Fake 'em out with cranberry-mandarin orange upside-down gingerbread. Your mother-in-law will be so impressed.

Boxed cake mixes get a bad rap - and often rightly so. They're usually loaded with fat, trans-fat and preservatives that give the finished product that unmistakable "from a mix" flavor.

But some mixes can be doctored into a final product that no one would guess started with a mix. Below is such a recipe. It starts with a whole-wheat gingerbread mix (such as Hodgson Mill's) and gets an even more healthful makeover with applesauce replacing some of the butter.
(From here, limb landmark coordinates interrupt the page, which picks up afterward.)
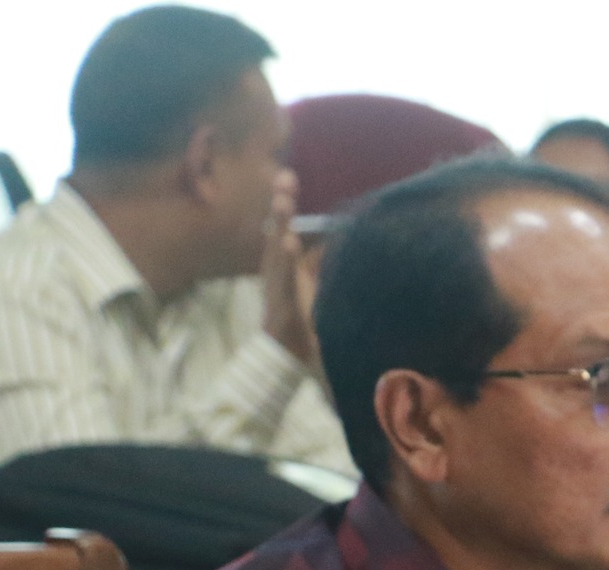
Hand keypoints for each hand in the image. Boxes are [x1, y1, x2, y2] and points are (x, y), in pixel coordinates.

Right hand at [260, 169, 320, 371]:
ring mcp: (278, 287)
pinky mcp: (282, 304)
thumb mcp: (313, 284)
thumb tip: (331, 239)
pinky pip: (285, 280)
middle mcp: (277, 271)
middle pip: (277, 231)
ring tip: (282, 201)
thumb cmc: (301, 319)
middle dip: (280, 205)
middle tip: (284, 176)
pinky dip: (287, 260)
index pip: (283, 226)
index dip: (284, 202)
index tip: (287, 175)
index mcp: (282, 265)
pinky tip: (289, 242)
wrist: (289, 356)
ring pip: (278, 251)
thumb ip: (318, 261)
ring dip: (280, 224)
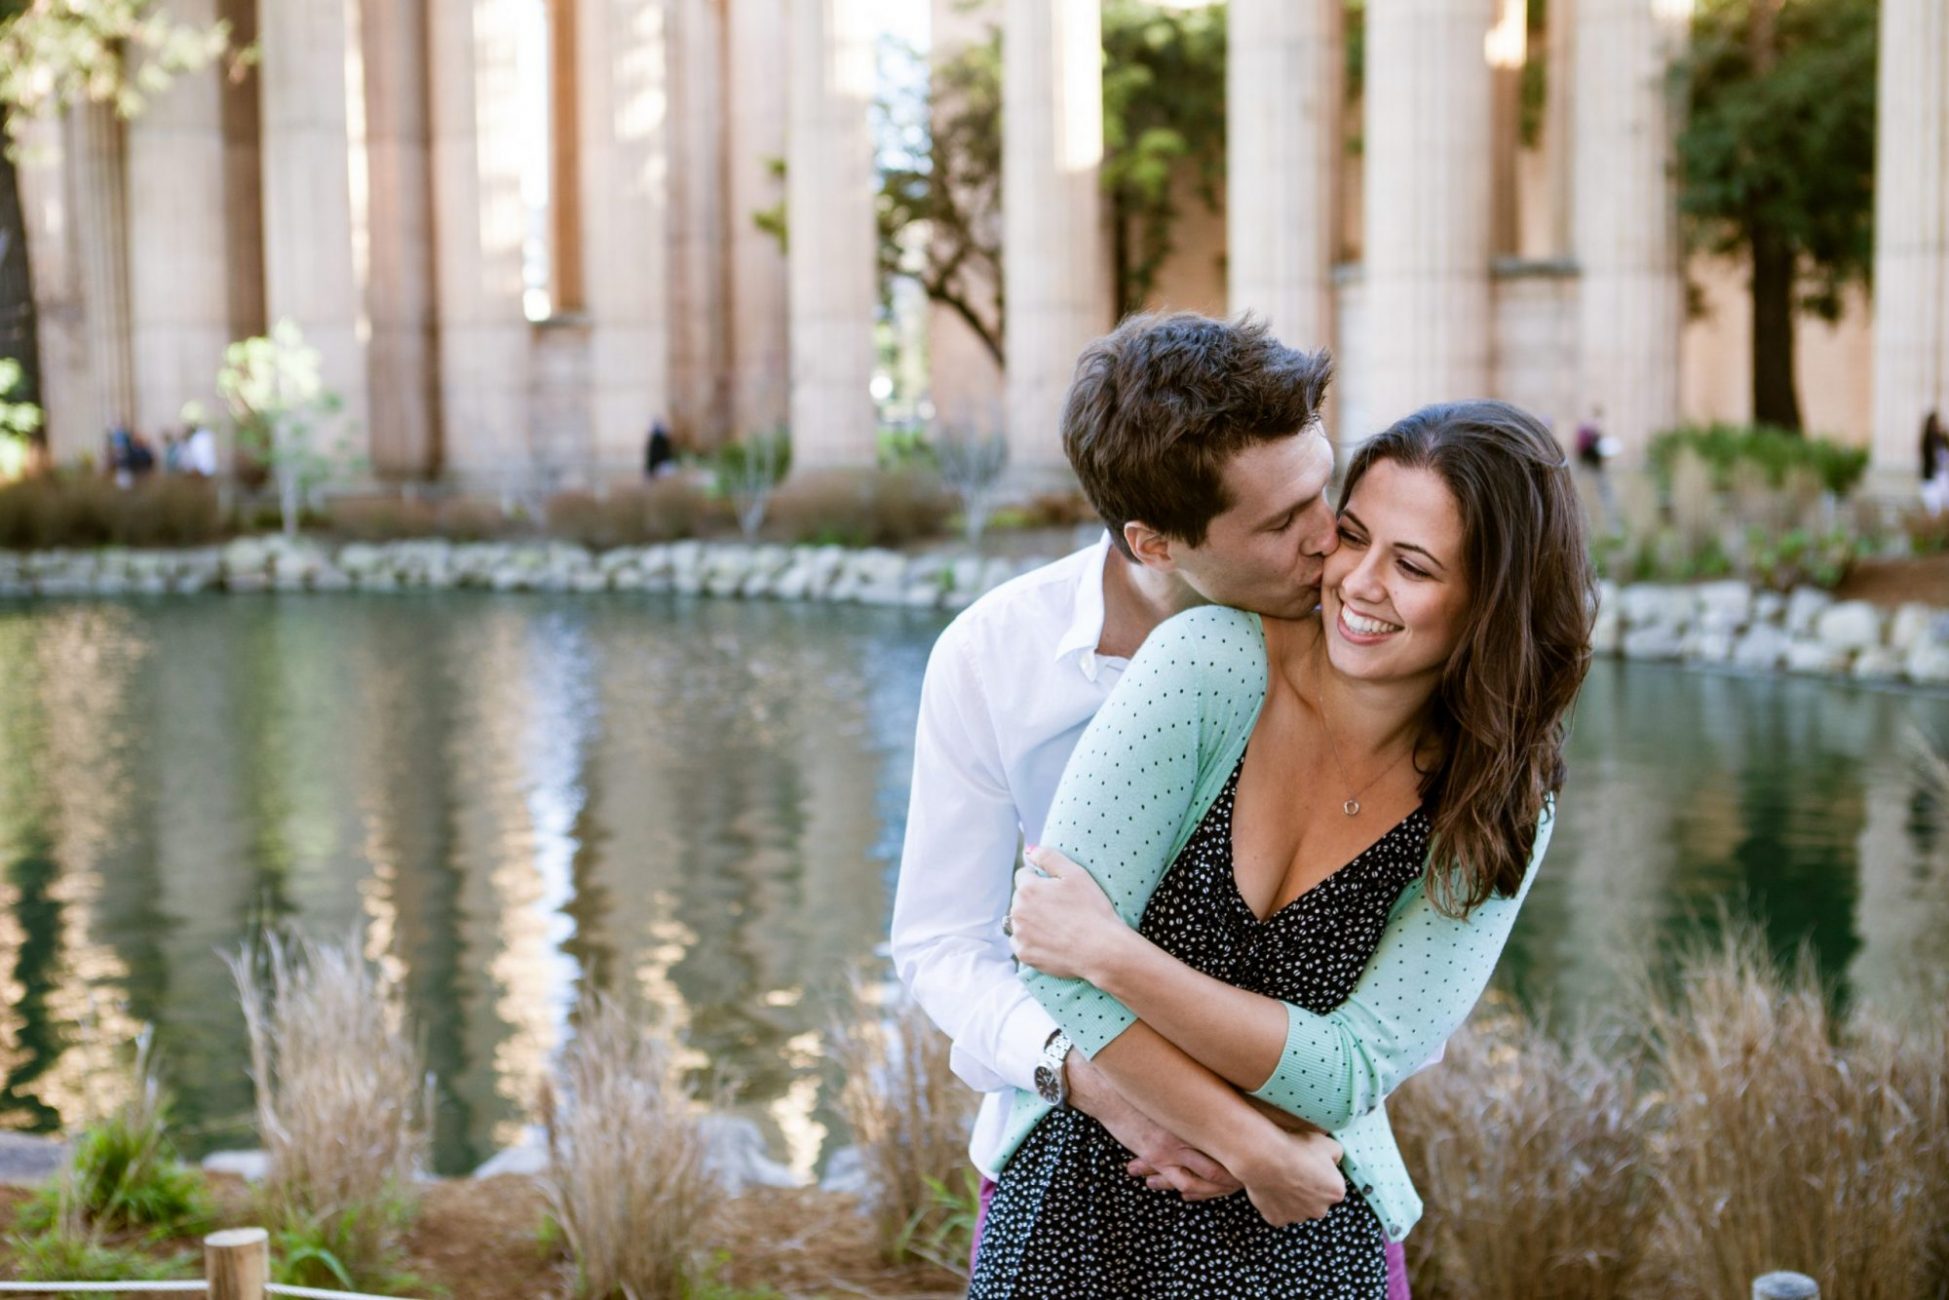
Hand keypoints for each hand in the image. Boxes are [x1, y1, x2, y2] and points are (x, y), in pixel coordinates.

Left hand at [1007, 846, 1130, 982]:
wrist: (1102, 950)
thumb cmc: (1092, 909)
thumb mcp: (1075, 874)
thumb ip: (1048, 857)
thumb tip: (1029, 850)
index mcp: (1028, 889)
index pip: (1023, 875)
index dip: (1040, 879)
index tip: (1056, 890)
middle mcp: (1017, 911)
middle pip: (1020, 898)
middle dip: (1035, 900)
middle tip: (1060, 909)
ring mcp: (1020, 935)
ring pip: (1020, 921)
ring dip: (1031, 920)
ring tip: (1057, 926)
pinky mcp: (1024, 955)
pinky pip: (1021, 943)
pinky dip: (1031, 941)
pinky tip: (1051, 941)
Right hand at [1064, 1052, 1241, 1201]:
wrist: (1109, 1090)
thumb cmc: (1145, 1083)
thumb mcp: (1179, 1084)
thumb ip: (1200, 1094)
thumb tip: (1223, 1098)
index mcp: (1199, 1111)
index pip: (1232, 1139)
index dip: (1247, 1153)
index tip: (1259, 1156)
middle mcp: (1189, 1132)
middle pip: (1223, 1164)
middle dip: (1237, 1177)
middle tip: (1249, 1181)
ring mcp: (1172, 1148)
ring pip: (1202, 1180)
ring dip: (1215, 1190)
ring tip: (1226, 1191)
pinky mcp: (1156, 1156)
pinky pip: (1177, 1181)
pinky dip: (1187, 1191)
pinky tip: (1189, 1194)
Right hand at [1227, 1126, 1345, 1227]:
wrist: (1266, 1157)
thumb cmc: (1297, 1148)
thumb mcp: (1327, 1142)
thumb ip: (1336, 1155)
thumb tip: (1333, 1161)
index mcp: (1336, 1192)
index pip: (1332, 1187)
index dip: (1321, 1175)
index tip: (1310, 1165)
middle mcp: (1320, 1210)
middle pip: (1316, 1202)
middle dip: (1308, 1191)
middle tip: (1295, 1172)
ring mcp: (1297, 1217)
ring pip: (1297, 1209)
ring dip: (1292, 1199)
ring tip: (1280, 1179)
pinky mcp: (1277, 1220)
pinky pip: (1278, 1213)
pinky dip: (1275, 1204)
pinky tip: (1270, 1189)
CRANBERRY-MANDARIN ORANGE UPSIDE-DOWN GINGERBREAD
Makes 14 servings

1 tablespoon butter 1 1/2 cups skim milk 1 egg 2 tablespoons applesauce 1 package (15 ounces) whole wheat gingerbread mix (such as Hodgson Mill's) 1 can (11 ounces) mandarin orange segments in light syrup, drained 1 1/4 cups whole-berry cranberry sauce
Preheat the oven to 350 degrees. Place the butter in a 9-inch square baking dish. Place the dish in the oven until the butter melts, about 2 minutes. Tilt the pan to coat the bottom with the melted butter. In a large bowl, use the milk, egg and applesauce to prepare the gingerbread mix according to the package directions (substituting the applesauce for the butter). Arrange the orange segments in an even layer over the bottom of the buttered baking dish. Spoon the cranberry sauce over, filling in any empty spaces. Pour the batter over the oranges and cranberries. Bake 35 to 40 minutes or until a toothpick inserted in the center comes out clean. Cool cake in pan on a rack 10 minutes. Run a knife around the edges of the pan to release the sides of the cake. Invert the cake onto a serving platter. Serve warm or at room temperature.